PAGE >>

= = =

The ETS Formative Assessment Item Bank includes more than 11,000 standards-based mathematics and language arts questions that teachers can use to craft classroom tests and quizzes to track student performance throughout the year and modify instruction when necessary. Districts also can use the item bank to design benchmark, or interim, assessments aligned with their states’ end-of-year tests.

The formative-assessment market is one of the fastest-growing segments of test publishing. And the nonprofit ETS, of Princeton, N.J., joins a growing list of companies that are already offering such services, including CTB/McGraw-Hill, based in Monterey, Calif.; the Boston-based Houghton Mifflin Cos.; and Kaplan K12 Learning Services, in New York City.

Deloris Flint, the executive director of K-12 program development for the ETS, said that what sets its item bank apart is that all the test questions were written specifically for formative assessments by ETS researchers. “It was not an item bank that we found somewhere in our vaults,” she said.

= = =

RECORDS >>
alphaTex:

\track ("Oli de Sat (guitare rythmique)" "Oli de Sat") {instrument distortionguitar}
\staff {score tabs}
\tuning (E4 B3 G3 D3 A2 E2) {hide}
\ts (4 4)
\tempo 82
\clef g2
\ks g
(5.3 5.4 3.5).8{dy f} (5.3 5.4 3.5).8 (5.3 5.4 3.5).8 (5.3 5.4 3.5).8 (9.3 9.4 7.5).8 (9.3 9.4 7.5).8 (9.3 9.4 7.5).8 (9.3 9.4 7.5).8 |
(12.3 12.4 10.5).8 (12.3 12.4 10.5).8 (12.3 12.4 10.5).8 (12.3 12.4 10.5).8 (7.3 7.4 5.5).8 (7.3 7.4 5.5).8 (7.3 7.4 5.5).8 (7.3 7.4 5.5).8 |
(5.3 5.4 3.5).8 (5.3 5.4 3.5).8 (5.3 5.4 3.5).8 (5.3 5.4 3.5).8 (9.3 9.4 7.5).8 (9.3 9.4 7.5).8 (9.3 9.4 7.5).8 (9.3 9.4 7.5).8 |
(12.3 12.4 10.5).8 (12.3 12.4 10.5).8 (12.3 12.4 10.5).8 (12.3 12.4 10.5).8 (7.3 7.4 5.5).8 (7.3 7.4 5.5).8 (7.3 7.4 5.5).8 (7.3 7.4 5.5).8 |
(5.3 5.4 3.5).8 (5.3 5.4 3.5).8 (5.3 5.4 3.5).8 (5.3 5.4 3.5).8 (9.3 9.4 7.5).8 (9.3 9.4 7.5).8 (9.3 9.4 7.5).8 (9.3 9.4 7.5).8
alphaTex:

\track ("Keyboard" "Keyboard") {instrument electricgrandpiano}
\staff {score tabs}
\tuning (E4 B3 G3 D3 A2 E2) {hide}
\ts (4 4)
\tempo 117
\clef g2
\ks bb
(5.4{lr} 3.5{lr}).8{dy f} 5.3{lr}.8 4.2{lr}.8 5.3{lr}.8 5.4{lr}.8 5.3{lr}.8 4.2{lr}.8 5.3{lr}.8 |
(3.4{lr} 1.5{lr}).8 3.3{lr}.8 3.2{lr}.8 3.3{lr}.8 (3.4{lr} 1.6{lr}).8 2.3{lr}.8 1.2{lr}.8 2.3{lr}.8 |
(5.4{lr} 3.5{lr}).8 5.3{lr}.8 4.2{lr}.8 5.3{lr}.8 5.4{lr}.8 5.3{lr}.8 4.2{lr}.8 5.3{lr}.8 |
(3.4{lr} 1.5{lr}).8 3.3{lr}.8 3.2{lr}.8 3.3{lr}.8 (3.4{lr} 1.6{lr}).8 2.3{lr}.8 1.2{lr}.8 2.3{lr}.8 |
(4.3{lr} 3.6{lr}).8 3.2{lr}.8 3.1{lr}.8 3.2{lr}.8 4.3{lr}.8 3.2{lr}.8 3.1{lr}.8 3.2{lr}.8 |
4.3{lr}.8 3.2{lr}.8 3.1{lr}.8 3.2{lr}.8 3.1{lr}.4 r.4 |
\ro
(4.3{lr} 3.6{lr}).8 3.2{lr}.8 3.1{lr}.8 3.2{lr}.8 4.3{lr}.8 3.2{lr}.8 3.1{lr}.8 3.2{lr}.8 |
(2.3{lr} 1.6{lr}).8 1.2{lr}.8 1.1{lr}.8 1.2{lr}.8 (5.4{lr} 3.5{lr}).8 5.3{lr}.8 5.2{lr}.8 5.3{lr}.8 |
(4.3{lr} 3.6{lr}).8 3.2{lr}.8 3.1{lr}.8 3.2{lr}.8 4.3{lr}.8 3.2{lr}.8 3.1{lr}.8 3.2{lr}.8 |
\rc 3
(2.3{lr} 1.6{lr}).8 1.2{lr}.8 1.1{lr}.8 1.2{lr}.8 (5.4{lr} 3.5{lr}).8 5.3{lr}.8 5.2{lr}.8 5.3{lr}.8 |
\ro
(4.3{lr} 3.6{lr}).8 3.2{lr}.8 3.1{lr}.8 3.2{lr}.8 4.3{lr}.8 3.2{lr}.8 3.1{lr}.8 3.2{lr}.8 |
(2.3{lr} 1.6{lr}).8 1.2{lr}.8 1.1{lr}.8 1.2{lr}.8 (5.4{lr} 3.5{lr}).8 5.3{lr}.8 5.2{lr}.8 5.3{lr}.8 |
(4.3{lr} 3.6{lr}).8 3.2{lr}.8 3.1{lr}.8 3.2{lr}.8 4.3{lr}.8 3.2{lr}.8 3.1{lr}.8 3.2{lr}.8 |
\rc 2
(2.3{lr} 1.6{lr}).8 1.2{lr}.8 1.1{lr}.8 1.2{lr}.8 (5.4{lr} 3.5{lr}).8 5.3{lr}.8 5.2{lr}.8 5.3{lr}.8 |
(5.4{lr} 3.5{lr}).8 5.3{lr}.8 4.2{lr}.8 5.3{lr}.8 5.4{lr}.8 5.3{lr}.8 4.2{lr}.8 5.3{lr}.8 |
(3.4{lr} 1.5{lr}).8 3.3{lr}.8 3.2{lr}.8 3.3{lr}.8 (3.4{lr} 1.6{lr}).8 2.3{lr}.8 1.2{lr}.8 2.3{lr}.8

= = =

EXERCISE 1 >> Set down the ETS item bank passage word for word from "The formative-assessment market" to "New York City.".
EXERCISE 2 >> Using the ETS item bank passage, answer yes or no for each statement, quoting the words that decide it: (a) The item bank contains more than 11,000 questions. (b) ETS is a for-profit company. (c) The item bank's questions came from an existing collection ETS already had.

WRITTEN RESPONSE 1 >>
The formative-assessment market is one of the fastest-growing segments of test publishing. And the nonprofit ETS, of Princeton, N.J., joins a growing list of companies that are already offering such services, including CTB/McGraw-Hill, based in Monterey, Calif.; the Boston-based Houghton Mifflin Cos.; and Kaplan K12 Learning Services, in New York City.

WRITTEN RESPONSE 2 >>
(a) Yes: "more than 11,000 standards-based mathematics and language arts questions"
(b) No: "the nonprofit ETS, of Princeton, N.J."
(c) No: "It was not an item bank that we found somewhere in our vaults"